== Dataset extract

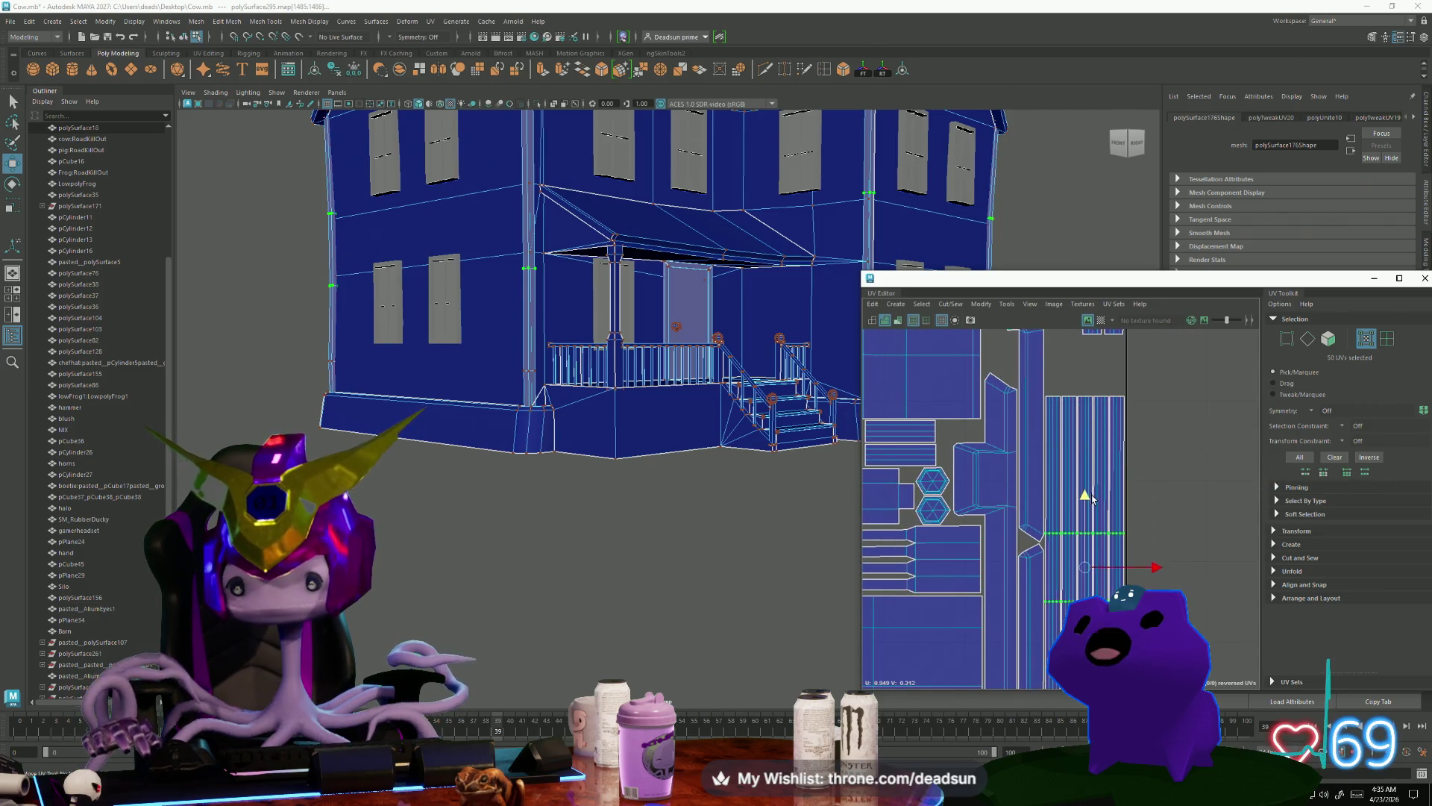
pyautogui.scroll(-1, 1095, 492)
pyautogui.keyDown('alt'); pyautogui.moveTo(1080, 512); pyautogui.dragTo(1042, 567, button='middle'); pyautogui.keyUp('alt')
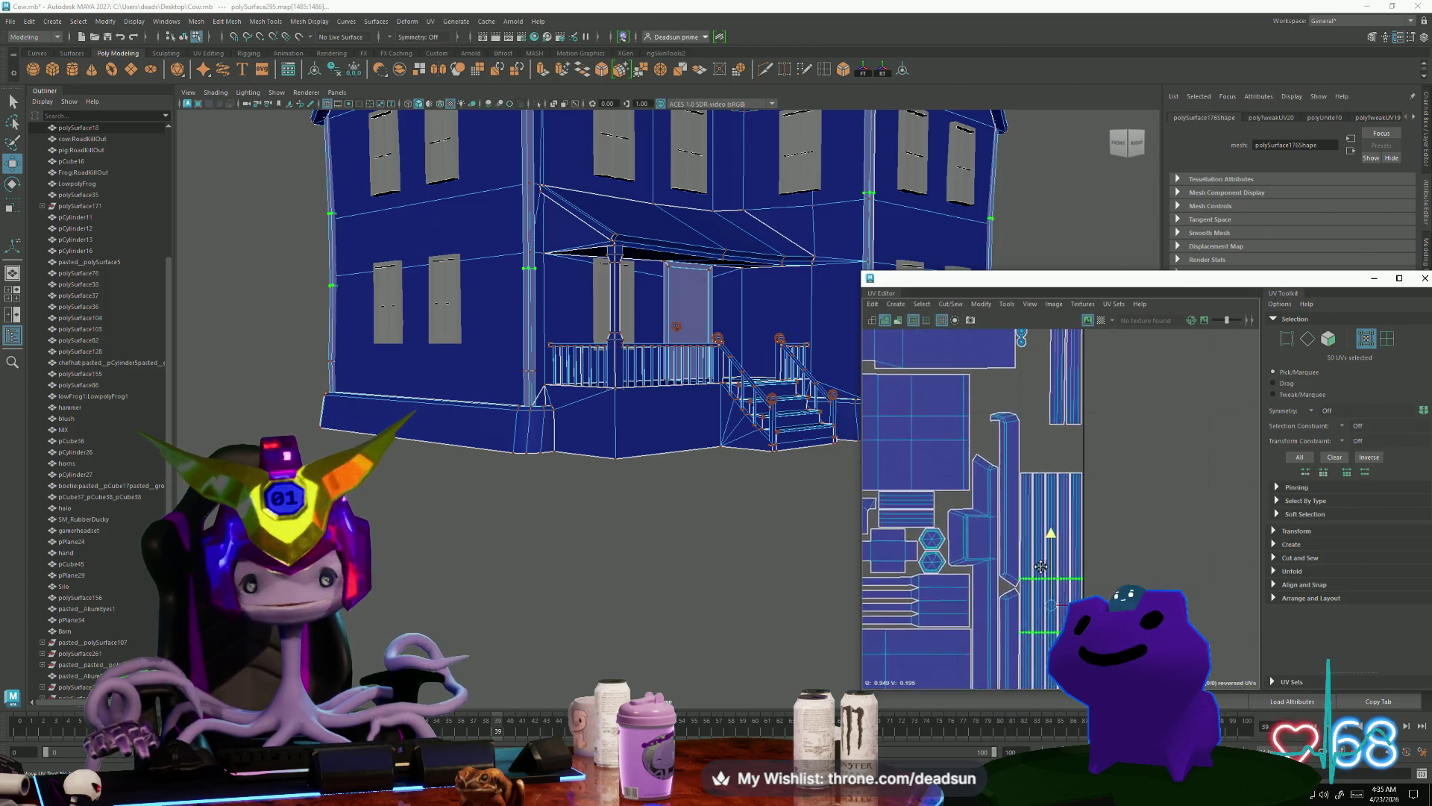
pyautogui.scroll(-1, 1044, 568)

====

▶ _Task brief_
Scan the listing above and identify each line holding the string "scroll"; copy every such line.

▶ _Exercise answer_
pyautogui.scroll(-1, 1095, 492)
pyautogui.scroll(-1, 1044, 568)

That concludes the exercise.